Records excerpted from a collection
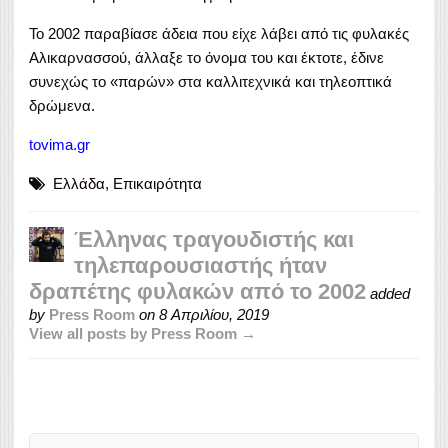
Το 2002 παραβίασε άδεια που είχε λάβει από τις φυλακές
Αλικαρνασσού, άλλαξε το όνομα του και έκτοτε, έδινε
συνεχώς το «παρών» στα καλλιτεχνικά και τηλεοπτικά
δρώμενα.
tovima.gr
Ελλάδα
,
Επικαιρότητα
Έλληνας τραγουδιστής και
τηλεπαρουσιαστής ήταν
δραπέτης φυλακών από το 2002
added
by
Press Room
on
8 Απριλίου, 2019
View all posts by Press Room →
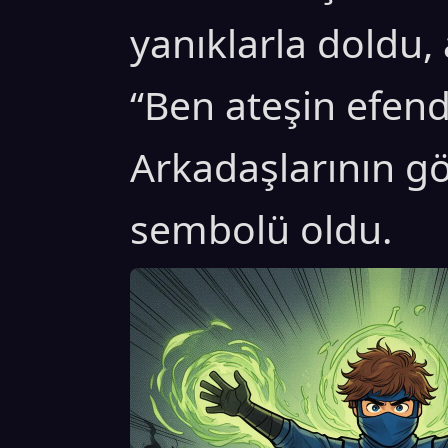
yanıklarla doldu,
“Ben ateşin efendi
Arkadaşlarının g
sembolü oldu.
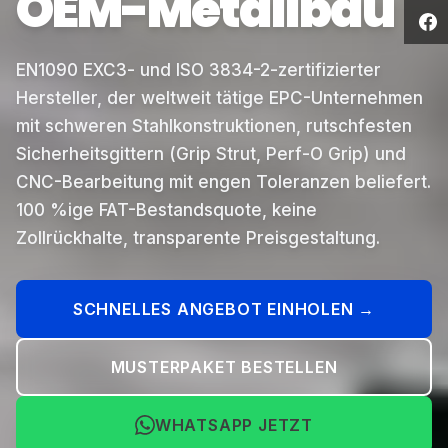
OEM-Metallbau
EN1090 EXC3- und ISO 3834-2-zertifizierter
Hersteller, der weltweit tätige EPC-Unternehmen
mit schweren Stahlkonstruktionen, rutschfesten
Sicherheitsgittern (Grip Strut, Perf-O Grip) und
CNC-Bearbeitung mit engen Toleranzen beliefert.
100 %ige FAT-Bestandsquote, keine
Zollrückhalte, transparente Preisgestaltung.
SCHNELLES ANGEBOT EINHOLEN →
MUSTERPAKET BESTELLEN
WHATSAPP JETZT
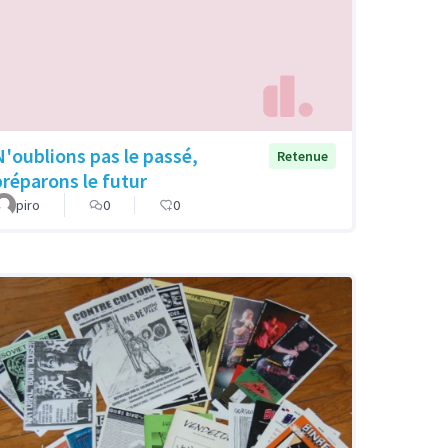
N'oublions pas le passé,
Retenue
préparons le futur
piro
0
0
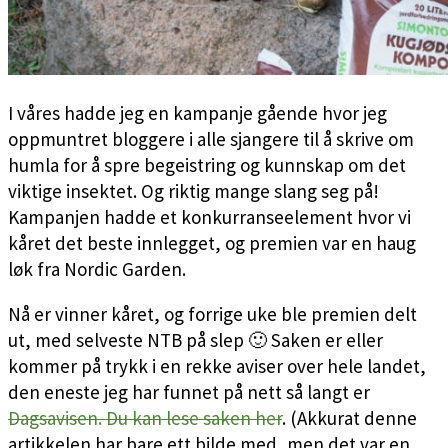
I våres hadde jeg en kampanje gående hvor jeg
oppmuntret bloggere i alle sjangere til å skrive om
humla for å spre begeistring og kunnskap om det
viktige insektet. Og riktig mange slang seg på!
Kampanjen hadde et konkurranseelement hvor vi
kåret det beste innlegget, og premien var en haug
løk fra Nordic Garden.
Nå er vinner kåret, og forrige uke ble premien delt
ut, med selveste NTB på slep 🙂 Saken er eller
kommer på trykk i en rekke aviser over hele landet,
den eneste jeg har funnet på nett så langt er
Dagsavisen. Du kan lese saken her
. (Akkurat denne
artikkelen har bare ett bilde med, men det var en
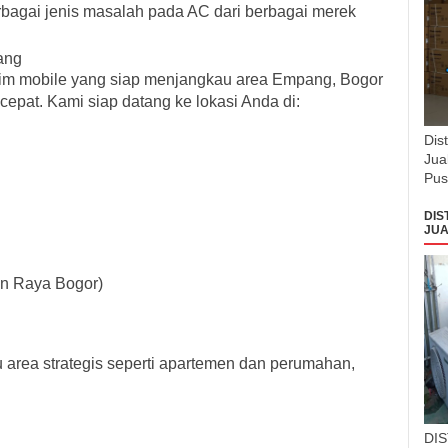
agai jenis masalah pada AC dari berbagai merek
ang
 tim mobile yang siap menjangkau area
Empang
,
Bogor
epat. Kami siap datang ke lokasi Anda di:
Dis
Jua
Pus
DIS
JUA
un Raya Bogor)
 area strategis seperti apartemen dan perumahan,
DI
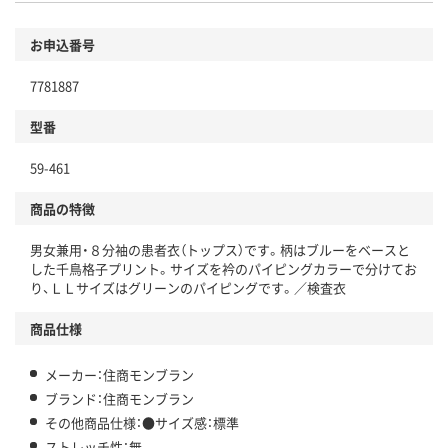
お申込番号
7781887
型番
59-461
商品の特徴
男女兼用・８分袖の患者衣（トップス）です。柄はブルーをベースと
した千鳥格子プリント。サイズを衿のパイピングカラーで分けてお
り、ＬＬサイズはグリーンのパイピングです。／検査衣
商品仕様
メーカー：住商モンブラン
ブランド：住商モンブラン
その他商品仕様：●サイズ感：標準
ストレッチ性：無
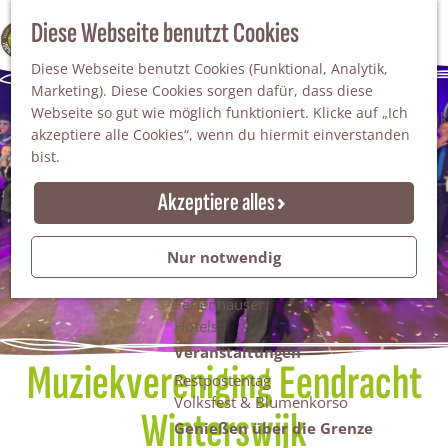
Da staunt man!
S
Diese Webseite benutzt Cookies
100% WINTERSWIJK
Freiheitsbäume
u
M
Natur
Diese Webseite benutzt Cookies (Funktional, Analytik,
c
e
Marketing). Diese Cookies sorgen dafür, dass diese
h
n
Naturgebiete
Webseite so gut wie möglich funktioniert. Klicke auf „Ich
e
ü
Nationaler Landschaftspark Winterswijk
akzeptiere alle Cookies“, wenn du hiermit einverstanden
n
Der Steingrube
bist.
Erholungssee Hilgelo
Gärten & Parks
Akzeptiere alles
Übernachten
Campingplätze & Ferienparks
Nur notwendig
Gruppenunterkünfte
Bed & Breakfasts
Ferienhäuser
Hotels
Veranstaltungen
Muziekvereniging Eendracht
Restpostentag
Volksfest & Blumenkorso
Winterswijk
Genießen über die Grenze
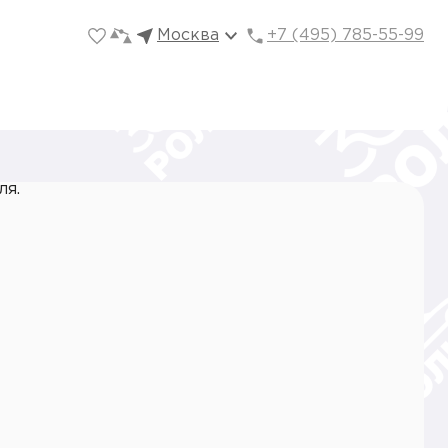
Москва
+7 (495) 785-55-99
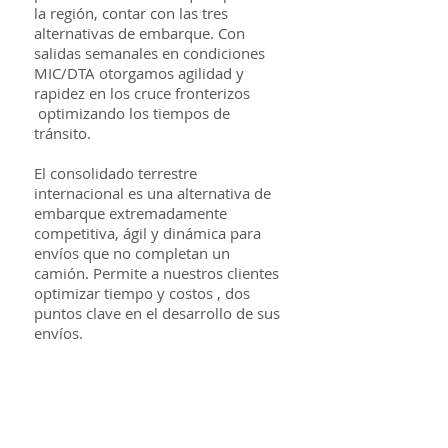
la región, contar con las tres
alternativas de embarque. Con
salidas semanales en condiciones
MIC/DTA otorgamos agilidad y
rapidez en los cruce fronterizos
optimizando los tiempos de
tránsito.
El consolidado terrestre
internacional es una alternativa de
embarque extremadamente
competitiva, ágil y dinámica para
envíos que no completan un
camión. Permite a nuestros clientes
optimizar tiempo y costos , dos
puntos clave en el desarrollo de sus
envíos.
Logística
Nacional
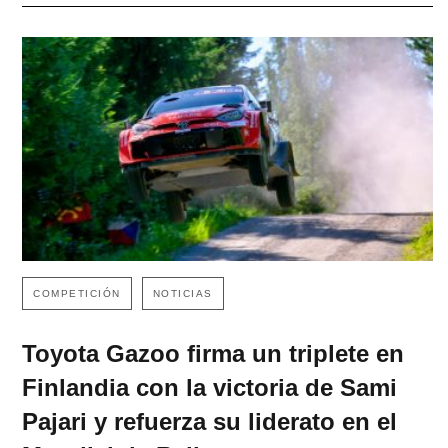
COMPETICIÓN
NOTICIAS
Toyota Gazoo firma un triplete en
Finlandia con la victoria de Sami
Pajari y refuerza su liderato en el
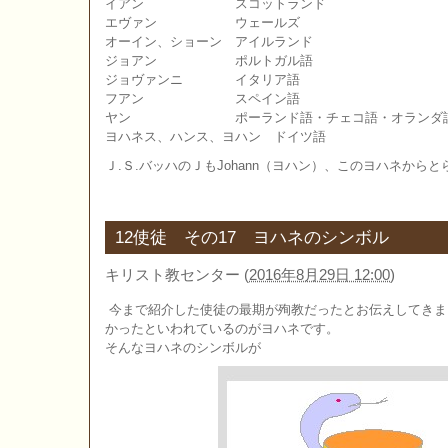
イアン スコットランド
エヴァン ウェールズ
オーイン、ショーン アイルランド
ジョアン ポルトガル語
ジョヴァンニ イタリア語
フアン スペイン語
ヤン ポーランド語・チェコ語・オランダ語
ヨハネス、ハンス、ヨハン ドイツ語
Ｊ.Ｓ.バッハのＪもJohann（ヨハン）、このヨハネから
12使徒 その17 ヨハネのシンボル
キリスト教センター
(
2016年8月29日 12:00
)
今まで紹介した使徒の最期が殉教だったとお伝えしてきま
かったといわれているのがヨハネです。
そんなヨハネのシンボルが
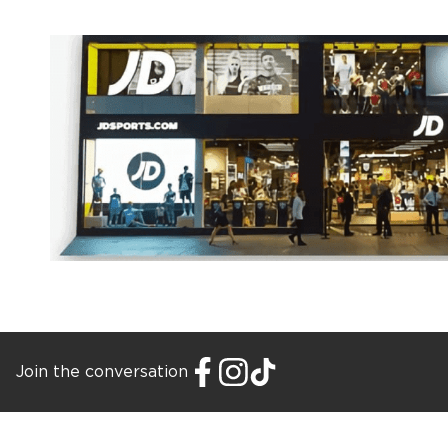
Join the conversation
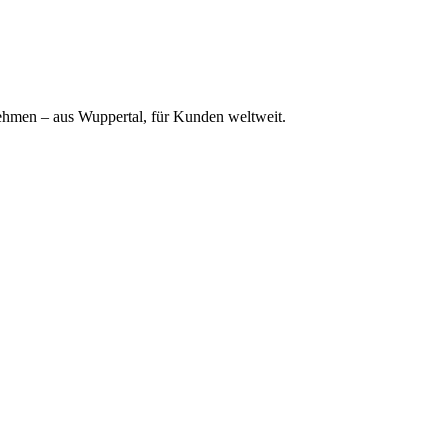
ehmen – aus Wuppertal, für Kunden weltweit.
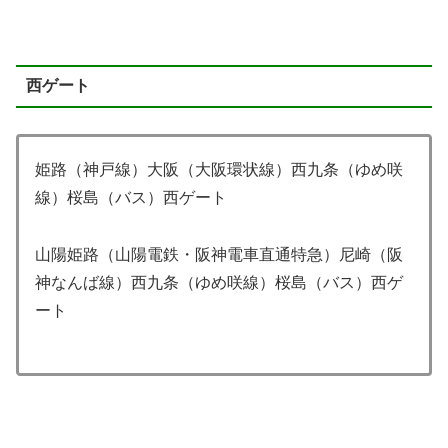
西ゲート
姫路（神戸線）大阪（大阪環状線）西九条（ゆめ咲
線）桜島（バス）西ゲート
山陽姫路（山陽電鉄・阪神電車直通特急）尼崎（阪
神なんば線）西九条（ゆめ咲線）桜島（バス）西ゲ
ート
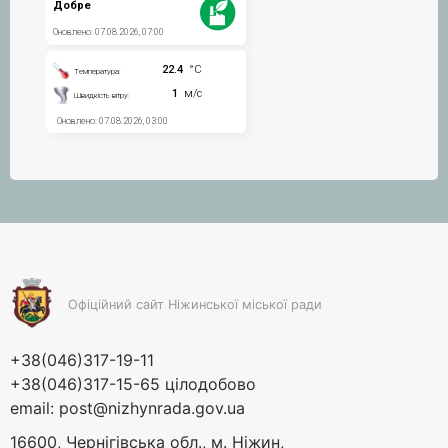
Офіційний сайт Ніжинської міської ради
+38(046)317-19-11
+38(046)317-15-65 цілодобово
email:
post@nizhynrada.gov.ua
16600, Чернігівська обл., м. Ніжин,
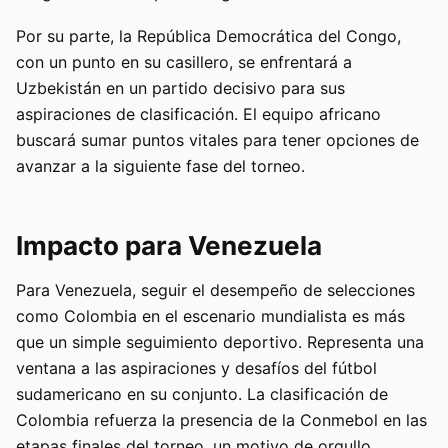
Por su parte, la República Democrática del Congo,
con un punto en su casillero, se enfrentará a
Uzbekistán en un partido decisivo para sus
aspiraciones de clasificación. El equipo africano
buscará sumar puntos vitales para tener opciones de
avanzar a la siguiente fase del torneo.
Impacto para Venezuela
Para Venezuela, seguir el desempeño de selecciones
como Colombia en el escenario mundialista es más
que un simple seguimiento deportivo. Representa una
ventana a las aspiraciones y desafíos del fútbol
sudamericano en su conjunto. La clasificación de
Colombia refuerza la presencia de la Conmebol en las
etapas finales del torneo, un motivo de orgullo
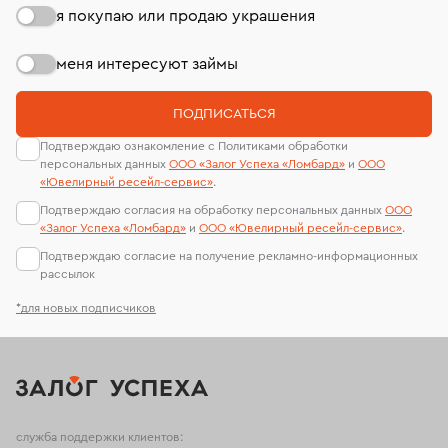
я покупаю или продаю украшения
меня интересуют займы
ПОДПИСАТЬСЯ
Подтверждаю ознакомление с Политиками обработки
персональных данных
ООО «Залог Успеха «Ломбард»
и
ООО
«Ювелирный ресейл-сервиc»
.
Подтверждаю согласия на обработку персональных данных
ООО
«Залог Успеха «Ломбард»
и
ООО «Ювелирный ресейл-сервиc»
.
Подтверждаю согласие на получение рекламно-информационных
рассылок
*для новых подписчиков
служба поддержки клиентов:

What is required
Please give the number of lines above that contain "torneo", without any other words.

Task solution
2